One Fast Casual’s Pursuit of Proprietary Tech

Applications for the software go well beyond daily sales forecasts.

From: QSR Magazine
Cafe Zupas is leveraging bespoke AI tools to predict sales and improve margins.

Cafe Zupas prides itself on serving food that’s made from scratch daily. Its expansive menu of soups, salads, and sandwiches requires over 200 ingredients, with fresh produce being delivered daily.

“When you’re getting all of these different provisions, the spoilage rate is going to be very high, unless you have really good predictions,” says Wes Beaman, the 70-unit fast casual’s head of IT.

Maintaining that commitment to freshness and quality while running a profitable business is no easy task, especially for an emerging brand. Co-founders Dustin Schulthies and Rob Seely realized early on they needed tight operations to scale the business.

“People told them, ‘You can’t do this. You can’t bring that many fresh ingredients into a quick-service space and have them ready every day,’” Beaman says. “They came together and said, ‘I think we can solve this with technology.’”

Schulthies and Seely—both with software backgrounds—tapped Beaman to develop an in-house program that was custom-made to meet the needs of Cafe Zupas and its expansive menu. He started building the company’s proprietary tech stack 10 years ago and hasn’t looked back since.

“The first problem we faced was getting ordering right, so our team members could have a very simple process for doing inventory on the shelves, and then the system could automatically order for them,” he says.

Initially, Cafe Zupas relied on five-week rolling averages and a look back at historical data to come up with reasonable sales forecasts. Those traditional accounting methods proved insufficient as the footprint expanded, so Beaman and his team started using AI technology to augment the predictions in 2019. They developed software that takes into account upwards of 20 different attributes to predict sales down to 15-minute intervals on a store-by-store basis.

“Each store has its own unique demographics, ordering behaviors, menu mix, and things like that,” Beaman says. “We had to create a model that is self-learning, that evaluates per-store what the best projection model will be, and that automatically adjusts the micro-tuning parameters based on each store’s makeup. It looks at things like the weather, sales trends, and any local events that are going on that could impact sales. It also looks at what we’re doing intraday. If we’re having a really good sales day, or if we’re running a promotion that’s doing better than expected, it will automatically make those adjustments on the fly.”

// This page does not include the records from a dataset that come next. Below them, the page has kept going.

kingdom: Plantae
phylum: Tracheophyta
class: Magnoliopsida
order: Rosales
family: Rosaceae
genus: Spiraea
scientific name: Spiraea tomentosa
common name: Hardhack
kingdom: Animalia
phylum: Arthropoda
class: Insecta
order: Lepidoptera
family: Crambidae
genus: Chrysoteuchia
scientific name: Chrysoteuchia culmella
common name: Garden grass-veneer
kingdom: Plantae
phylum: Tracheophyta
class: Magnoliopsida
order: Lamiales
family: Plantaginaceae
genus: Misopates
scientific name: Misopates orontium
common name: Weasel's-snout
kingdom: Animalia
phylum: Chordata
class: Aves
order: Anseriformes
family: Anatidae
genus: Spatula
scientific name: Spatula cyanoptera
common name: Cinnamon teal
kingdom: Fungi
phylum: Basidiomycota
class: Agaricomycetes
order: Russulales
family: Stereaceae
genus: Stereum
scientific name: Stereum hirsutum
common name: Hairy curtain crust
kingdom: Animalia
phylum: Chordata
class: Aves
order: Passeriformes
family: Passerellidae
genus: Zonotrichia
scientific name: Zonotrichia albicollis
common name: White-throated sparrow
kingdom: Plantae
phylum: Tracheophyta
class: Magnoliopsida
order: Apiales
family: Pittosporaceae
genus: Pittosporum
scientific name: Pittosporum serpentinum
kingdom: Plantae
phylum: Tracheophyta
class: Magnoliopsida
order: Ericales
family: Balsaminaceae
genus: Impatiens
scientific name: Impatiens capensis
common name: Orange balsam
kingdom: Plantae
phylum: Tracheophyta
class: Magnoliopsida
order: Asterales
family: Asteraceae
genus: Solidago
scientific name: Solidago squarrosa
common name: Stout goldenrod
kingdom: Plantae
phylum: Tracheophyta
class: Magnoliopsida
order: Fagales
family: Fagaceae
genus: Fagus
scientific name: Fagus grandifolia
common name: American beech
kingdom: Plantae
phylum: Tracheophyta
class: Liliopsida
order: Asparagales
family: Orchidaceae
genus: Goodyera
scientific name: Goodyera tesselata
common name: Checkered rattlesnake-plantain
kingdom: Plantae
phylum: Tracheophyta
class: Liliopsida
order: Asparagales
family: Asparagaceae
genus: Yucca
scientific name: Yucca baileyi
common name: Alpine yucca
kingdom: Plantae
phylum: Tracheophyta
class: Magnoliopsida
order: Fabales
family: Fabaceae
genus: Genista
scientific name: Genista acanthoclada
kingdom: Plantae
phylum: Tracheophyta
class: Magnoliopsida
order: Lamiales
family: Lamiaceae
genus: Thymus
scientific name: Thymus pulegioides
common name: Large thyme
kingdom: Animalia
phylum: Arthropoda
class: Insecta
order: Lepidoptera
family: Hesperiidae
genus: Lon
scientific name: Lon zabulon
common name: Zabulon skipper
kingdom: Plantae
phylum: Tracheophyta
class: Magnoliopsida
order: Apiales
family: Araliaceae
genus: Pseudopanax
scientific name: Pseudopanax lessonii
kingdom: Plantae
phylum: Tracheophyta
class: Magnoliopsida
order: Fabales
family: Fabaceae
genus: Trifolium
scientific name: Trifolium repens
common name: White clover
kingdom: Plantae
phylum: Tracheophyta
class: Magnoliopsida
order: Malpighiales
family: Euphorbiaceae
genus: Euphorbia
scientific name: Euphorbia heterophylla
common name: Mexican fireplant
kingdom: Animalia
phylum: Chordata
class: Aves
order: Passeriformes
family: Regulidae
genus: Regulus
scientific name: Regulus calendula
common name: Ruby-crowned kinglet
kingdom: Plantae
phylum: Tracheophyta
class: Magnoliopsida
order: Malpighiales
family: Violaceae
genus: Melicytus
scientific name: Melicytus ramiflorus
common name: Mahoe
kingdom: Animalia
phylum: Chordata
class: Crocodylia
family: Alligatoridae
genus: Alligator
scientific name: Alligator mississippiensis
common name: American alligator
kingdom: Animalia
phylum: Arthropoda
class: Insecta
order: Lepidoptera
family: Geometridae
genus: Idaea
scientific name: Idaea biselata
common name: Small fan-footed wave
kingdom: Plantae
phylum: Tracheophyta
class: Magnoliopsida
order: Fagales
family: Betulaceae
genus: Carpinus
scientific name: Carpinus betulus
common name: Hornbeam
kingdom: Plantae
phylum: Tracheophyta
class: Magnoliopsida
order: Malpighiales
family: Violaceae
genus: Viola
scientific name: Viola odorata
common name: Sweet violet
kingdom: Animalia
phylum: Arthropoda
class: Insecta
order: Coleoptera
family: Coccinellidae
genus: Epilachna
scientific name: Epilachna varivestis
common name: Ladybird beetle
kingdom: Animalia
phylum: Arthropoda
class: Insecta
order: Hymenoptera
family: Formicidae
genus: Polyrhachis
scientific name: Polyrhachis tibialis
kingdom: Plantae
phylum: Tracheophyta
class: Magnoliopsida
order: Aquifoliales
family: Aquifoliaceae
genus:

Applications for the software go well beyond daily sales forecasts. Cafe Zupas has integrated AI projection models into nearly every aspect of the business. The proprietary platform keeps track of inventory and tells employees which ingredients and quantities they need to prepare in the morning as well as in the afternoon after the lunch shift. It automatically prints out expiration stickers. Product orders for produce and dry goods also are automated using AI projection models. Once a week, the system automatically builds a schedule for team members.

“Store leaders will say things like, ‘It used to take me four hours to count my inventory each week. Your approach takes me a few minutes, and it’s more accurate,’” says CMO JP Knab. “These systems are so easy to use that the managers can focus on training their staff and interacting with guests, instead of putting so many hours into getting all the details around inventory and spoilage correct.”

The proprietary tech stack was a major draw for Knab, who joined Cafe Zupas from earlier this year. He was impressed by the way those back-of-house efficiencies enhance overall employee satisfaction and translate directly into an improved customer experience.

“A lot of the reason why so many quick-service restaurant experiences are negative is because you have a team that is frustrated or overwhelmed,” Knab says. “They’re not getting the shifts they want. The food prep isn’t as easy as it should be. I think having these really simple systems is why people walk into a Zupas and get a friendly interaction. It’s because all of these things are running so well on the back end.”

The DIY ethos extends to the chain’s consumer-facing technology, too.

Cafe Zupas recently launched a re-vamped website, online ordering portal, and app.

“One of the things we had to solve for is the fact that those 200-plus ingredients end up being quite a few main menu items,” Knab says. “When you’re taking all of those ingredients down to dozens of different menu items and hundreds of combinations, and you’ve got people that are customizing their orders, it still has to come out as really simple to the customer. Wes and his team are coding all of those experiences themselves. The end result is really clean looking and easy to use, even though there’s a lot of menu complexity.”

The IT team also recently released a selection of loyalty tools, and it’s working on applying more AI technology to facilitate one-to-one personalized communications with guests.

The custom tech takes longer to build, but the costs for off-the-shelf tools and the ones Cafe Zupas built for itself are comparable.

There could be some economies of scale as the company grows, since companies typically pay by restaurant for off-the-shelf products, but Beaman says the company would’ve taken the same approach regardless of the cost.

“That wasn’t our guiding principle,” he says. “The goal is to provide an excellent customer experience to our guests and make things as simple as possible for our team.”